Cori's Burst Buffer provides very high performance I/O on a per-job or short-term basis. It is particularly useful for codes that are I/O-bound, for example, codes that produce large checkpoint files, or that have small or random I/O reads/writes.
Support on the Burst Buffer has been reduced, therefore its usage is discouraged: please check the current limitations.
Temporary per-node Shifter file system¶
Shifter users can access a fast, per-node xfs file system to improve I/O.
Local temporary file system¶
Compute nodes have a small amount of temporary local storage that can be used to improve I/O.
Sharing data with other users must be done carefully. Permissions should be set to the minimum necessary to achieve the desired access. For instance, consider carefully whether it's really necessary before sharing write permissions on data, often just read permissions are enough. Be sure to have archived backups of any critical shared data. It is also important to ensure that private login secrets (like SSH private keys or apache htaccess files) are not shared with other users (either intentionally or accidentally). Good practice is to keep things like this in a separate directory that is as locked down as possible (e.g. by removing group and other permissions with
chmod g-rwx,o-rwx <directory>, please see our permissions page for a full discussion).
Also take a look at the NERSC Data Management policy.

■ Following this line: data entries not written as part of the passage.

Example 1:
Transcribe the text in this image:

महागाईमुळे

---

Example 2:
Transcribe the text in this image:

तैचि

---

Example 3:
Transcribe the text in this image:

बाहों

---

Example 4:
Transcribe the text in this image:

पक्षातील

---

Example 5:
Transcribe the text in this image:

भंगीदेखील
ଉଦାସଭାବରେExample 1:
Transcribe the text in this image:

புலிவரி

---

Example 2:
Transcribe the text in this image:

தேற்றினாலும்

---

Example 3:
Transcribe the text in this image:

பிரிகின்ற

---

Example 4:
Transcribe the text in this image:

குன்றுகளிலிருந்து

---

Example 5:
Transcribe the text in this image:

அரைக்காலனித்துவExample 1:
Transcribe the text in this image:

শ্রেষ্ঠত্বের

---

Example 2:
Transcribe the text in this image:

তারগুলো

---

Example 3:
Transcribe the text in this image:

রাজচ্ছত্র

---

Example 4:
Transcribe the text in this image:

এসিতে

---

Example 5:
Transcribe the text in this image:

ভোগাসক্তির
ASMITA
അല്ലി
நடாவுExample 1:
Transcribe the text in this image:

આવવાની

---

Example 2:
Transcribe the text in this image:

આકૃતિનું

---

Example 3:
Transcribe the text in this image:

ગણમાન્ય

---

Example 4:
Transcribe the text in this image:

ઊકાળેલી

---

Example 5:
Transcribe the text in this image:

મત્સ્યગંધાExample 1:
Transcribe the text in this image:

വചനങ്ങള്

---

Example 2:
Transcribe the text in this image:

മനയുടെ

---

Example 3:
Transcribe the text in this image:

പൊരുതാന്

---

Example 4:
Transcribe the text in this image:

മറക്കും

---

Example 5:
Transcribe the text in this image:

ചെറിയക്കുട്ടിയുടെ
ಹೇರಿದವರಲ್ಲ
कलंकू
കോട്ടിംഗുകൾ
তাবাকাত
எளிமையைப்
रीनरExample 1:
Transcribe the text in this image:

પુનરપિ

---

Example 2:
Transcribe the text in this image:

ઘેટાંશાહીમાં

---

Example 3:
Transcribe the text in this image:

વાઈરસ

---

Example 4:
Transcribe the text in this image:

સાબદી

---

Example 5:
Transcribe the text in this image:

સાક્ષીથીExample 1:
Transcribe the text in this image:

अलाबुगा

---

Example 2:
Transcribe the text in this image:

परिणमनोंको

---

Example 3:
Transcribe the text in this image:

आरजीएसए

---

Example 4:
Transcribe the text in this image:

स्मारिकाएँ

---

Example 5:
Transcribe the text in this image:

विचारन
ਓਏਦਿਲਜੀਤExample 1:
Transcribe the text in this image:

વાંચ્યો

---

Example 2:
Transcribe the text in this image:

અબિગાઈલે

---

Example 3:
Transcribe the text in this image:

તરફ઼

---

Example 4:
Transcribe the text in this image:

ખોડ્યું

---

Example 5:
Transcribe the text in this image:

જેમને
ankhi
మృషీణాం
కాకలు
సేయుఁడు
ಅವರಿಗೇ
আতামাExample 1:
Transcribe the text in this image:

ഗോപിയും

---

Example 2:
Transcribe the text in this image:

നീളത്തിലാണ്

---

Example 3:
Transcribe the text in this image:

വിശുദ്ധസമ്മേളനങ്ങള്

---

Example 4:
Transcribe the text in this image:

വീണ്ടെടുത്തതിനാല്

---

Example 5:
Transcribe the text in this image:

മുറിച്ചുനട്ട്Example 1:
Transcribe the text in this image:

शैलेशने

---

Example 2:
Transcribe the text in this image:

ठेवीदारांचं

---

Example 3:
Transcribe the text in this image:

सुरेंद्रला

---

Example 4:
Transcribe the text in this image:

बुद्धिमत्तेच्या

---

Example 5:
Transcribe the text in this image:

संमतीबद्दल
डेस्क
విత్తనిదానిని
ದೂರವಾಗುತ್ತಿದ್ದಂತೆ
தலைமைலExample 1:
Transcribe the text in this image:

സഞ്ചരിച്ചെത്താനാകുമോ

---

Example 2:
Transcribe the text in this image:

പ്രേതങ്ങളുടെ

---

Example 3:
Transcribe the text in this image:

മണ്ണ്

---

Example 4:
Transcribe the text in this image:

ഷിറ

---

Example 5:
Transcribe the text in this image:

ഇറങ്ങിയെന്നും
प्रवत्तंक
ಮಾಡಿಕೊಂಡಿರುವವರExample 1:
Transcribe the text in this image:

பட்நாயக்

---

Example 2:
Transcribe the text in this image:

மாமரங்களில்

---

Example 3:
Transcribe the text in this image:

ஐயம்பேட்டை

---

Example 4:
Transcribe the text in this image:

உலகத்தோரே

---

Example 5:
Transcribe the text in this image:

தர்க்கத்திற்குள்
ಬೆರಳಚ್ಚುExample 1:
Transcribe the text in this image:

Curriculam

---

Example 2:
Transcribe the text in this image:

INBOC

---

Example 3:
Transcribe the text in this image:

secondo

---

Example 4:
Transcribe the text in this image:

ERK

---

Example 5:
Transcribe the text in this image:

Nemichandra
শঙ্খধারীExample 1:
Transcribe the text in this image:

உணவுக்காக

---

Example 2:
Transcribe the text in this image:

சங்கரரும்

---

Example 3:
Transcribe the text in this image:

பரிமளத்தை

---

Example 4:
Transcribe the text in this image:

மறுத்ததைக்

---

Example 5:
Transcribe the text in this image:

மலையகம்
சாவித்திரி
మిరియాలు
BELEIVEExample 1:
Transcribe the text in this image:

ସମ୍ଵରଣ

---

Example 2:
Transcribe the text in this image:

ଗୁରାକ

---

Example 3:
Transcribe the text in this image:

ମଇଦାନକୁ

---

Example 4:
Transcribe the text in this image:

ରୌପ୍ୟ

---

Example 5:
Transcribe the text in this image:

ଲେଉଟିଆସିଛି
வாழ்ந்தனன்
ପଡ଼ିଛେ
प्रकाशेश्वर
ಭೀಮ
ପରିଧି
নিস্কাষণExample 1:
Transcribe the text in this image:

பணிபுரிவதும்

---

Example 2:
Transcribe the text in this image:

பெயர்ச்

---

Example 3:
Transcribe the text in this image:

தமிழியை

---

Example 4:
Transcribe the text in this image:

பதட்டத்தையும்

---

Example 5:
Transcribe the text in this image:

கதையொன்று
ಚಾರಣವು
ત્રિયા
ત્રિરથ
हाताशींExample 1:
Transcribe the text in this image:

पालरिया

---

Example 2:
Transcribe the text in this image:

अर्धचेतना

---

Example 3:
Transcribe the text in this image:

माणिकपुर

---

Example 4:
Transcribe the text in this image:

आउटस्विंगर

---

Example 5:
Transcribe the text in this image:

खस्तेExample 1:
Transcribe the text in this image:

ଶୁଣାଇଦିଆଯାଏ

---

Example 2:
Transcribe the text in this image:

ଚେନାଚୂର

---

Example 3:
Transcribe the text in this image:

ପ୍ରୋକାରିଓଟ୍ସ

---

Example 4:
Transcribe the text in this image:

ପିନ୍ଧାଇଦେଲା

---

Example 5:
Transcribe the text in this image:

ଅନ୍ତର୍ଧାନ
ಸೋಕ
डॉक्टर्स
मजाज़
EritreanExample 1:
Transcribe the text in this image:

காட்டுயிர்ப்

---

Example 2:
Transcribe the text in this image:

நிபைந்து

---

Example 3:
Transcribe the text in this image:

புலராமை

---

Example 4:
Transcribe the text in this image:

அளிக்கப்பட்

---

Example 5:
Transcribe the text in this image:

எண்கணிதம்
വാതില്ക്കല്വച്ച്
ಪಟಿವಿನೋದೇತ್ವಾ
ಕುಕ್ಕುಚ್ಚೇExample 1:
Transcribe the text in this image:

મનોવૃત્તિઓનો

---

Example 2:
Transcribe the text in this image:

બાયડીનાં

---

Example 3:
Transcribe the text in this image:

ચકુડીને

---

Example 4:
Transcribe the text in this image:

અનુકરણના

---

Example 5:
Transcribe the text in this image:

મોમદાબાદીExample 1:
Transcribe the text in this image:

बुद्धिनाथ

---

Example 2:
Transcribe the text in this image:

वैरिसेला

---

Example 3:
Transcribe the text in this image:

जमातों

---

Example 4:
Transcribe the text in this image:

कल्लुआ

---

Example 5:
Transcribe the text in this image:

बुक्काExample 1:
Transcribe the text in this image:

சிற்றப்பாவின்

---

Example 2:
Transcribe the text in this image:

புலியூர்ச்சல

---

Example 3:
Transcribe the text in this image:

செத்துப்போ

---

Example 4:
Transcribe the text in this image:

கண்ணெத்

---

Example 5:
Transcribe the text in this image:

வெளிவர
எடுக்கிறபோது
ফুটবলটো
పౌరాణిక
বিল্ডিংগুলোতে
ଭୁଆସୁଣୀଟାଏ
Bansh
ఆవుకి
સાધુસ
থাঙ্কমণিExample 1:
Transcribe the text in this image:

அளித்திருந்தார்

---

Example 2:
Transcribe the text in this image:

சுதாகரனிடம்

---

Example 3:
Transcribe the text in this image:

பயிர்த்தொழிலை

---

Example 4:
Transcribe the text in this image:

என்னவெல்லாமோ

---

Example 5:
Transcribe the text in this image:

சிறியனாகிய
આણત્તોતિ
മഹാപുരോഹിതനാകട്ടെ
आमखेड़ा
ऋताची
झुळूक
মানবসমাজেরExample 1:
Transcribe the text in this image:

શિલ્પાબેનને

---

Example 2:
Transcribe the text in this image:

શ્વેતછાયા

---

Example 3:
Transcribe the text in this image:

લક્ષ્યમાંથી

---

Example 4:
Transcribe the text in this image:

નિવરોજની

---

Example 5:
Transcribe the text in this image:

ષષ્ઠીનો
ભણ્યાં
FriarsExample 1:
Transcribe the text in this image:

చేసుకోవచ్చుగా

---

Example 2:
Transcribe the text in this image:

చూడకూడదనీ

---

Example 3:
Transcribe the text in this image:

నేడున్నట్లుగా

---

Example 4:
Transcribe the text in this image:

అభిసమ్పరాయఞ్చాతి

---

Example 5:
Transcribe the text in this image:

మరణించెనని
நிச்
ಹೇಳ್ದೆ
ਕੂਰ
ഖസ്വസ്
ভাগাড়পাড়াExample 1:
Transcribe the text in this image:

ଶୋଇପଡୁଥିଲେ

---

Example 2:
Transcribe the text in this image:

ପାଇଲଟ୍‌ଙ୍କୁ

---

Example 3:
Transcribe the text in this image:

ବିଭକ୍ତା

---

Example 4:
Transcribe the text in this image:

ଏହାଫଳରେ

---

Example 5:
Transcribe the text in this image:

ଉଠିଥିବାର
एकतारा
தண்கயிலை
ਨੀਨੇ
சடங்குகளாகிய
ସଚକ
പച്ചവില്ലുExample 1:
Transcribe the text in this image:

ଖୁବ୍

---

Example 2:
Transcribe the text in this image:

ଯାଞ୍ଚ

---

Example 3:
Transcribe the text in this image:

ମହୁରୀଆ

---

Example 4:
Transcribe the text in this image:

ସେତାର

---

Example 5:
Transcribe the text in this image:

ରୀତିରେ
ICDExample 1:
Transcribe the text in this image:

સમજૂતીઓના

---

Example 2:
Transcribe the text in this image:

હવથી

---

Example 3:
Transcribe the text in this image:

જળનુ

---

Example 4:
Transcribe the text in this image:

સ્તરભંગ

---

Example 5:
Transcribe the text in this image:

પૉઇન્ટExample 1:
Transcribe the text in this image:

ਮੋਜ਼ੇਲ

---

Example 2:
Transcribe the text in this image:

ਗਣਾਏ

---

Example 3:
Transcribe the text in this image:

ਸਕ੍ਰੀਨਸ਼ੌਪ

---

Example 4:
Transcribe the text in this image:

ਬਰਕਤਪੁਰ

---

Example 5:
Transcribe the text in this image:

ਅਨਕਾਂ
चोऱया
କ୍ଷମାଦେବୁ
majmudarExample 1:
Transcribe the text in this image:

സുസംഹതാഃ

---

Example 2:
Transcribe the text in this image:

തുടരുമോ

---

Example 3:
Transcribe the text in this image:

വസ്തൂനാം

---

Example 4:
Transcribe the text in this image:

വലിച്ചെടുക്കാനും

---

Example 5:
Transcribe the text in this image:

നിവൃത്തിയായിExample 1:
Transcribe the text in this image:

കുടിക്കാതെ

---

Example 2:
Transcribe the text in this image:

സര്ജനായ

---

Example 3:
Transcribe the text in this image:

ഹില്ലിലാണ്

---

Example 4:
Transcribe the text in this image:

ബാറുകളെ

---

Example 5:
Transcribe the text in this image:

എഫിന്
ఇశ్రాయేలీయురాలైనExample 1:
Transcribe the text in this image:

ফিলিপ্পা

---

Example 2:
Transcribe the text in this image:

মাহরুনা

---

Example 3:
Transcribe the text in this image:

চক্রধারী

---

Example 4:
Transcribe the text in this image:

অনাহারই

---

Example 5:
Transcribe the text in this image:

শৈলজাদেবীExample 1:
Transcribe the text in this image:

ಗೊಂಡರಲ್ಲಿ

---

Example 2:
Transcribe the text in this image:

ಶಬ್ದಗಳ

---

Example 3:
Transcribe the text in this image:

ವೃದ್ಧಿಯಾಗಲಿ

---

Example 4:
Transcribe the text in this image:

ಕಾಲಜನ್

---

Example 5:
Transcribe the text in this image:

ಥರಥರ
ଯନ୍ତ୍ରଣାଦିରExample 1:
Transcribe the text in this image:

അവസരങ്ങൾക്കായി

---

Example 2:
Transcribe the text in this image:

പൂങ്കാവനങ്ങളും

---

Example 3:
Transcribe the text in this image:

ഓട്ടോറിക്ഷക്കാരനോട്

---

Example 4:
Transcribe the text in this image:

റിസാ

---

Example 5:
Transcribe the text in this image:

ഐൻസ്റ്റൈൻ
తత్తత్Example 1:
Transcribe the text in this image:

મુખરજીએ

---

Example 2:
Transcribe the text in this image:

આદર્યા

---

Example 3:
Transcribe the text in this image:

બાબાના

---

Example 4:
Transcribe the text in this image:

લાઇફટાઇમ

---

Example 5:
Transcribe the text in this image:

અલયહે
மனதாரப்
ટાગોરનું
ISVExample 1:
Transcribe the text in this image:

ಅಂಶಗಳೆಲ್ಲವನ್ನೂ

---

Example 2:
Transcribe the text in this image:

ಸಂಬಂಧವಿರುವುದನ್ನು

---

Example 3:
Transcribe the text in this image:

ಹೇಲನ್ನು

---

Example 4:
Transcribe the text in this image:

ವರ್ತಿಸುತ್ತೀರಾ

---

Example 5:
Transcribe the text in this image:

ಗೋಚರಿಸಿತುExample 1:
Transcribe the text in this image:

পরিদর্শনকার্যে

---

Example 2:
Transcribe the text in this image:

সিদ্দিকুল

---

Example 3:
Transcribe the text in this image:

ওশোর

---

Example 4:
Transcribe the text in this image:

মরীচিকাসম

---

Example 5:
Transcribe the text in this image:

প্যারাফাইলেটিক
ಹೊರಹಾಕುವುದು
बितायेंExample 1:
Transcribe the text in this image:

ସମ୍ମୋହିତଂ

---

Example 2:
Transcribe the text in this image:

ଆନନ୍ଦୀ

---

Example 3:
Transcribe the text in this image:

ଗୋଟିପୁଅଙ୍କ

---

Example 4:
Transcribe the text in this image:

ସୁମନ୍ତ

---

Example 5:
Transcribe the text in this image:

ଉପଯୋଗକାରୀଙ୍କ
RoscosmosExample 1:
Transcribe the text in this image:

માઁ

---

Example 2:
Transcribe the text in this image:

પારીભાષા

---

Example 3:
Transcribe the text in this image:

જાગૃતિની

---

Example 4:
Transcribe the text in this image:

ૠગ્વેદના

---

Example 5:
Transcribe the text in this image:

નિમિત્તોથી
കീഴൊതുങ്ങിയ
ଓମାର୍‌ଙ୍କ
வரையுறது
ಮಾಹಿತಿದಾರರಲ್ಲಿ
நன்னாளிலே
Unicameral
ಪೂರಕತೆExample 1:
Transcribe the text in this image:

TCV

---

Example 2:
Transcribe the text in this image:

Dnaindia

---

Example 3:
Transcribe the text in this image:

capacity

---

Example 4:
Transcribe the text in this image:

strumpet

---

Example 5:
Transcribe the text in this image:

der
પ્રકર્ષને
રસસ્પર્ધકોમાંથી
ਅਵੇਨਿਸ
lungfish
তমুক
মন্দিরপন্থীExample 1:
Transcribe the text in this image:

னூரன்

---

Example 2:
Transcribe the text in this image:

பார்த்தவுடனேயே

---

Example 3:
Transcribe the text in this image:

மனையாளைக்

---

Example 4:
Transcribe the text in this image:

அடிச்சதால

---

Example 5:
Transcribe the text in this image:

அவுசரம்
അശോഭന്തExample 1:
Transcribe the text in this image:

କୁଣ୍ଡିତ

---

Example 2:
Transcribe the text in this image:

Sharing Data Inside NERSC¶
Sharing Data Within Your Project¶
The easiest way to share data within your project at NERSC is to use the Community File System (CFS). Permissions on CFS directories are set up to be group readable and writable by default, and any permissions drift can be corrected by the PIs using the PI toolbox.
PIs can also request an HPSS Project Directory to share HPSS data within their project.
Sharing Data Outside Your Project¶
If you want to share just a few files a single time, you can use NERSC's give/take utilty.
If you want to share with multiple users, you might want to consider setting the linux permissions such that they're accessible for multiple users.
If you have a large volume of data you'd like to share with several NERSC users outside your project, you may want to consider creating a dedicated top-level CFS directory that's shared between projects. Project PIs can request a new CFS directory and can also request that directory be owned by a linux group made up of users from different projects.
Sharing Data Outside of NERSC¶
Data on the Community File System can also be shared with users outside of NERSC through Globus Guest Collections.
Data can also be shared via Science Gateways.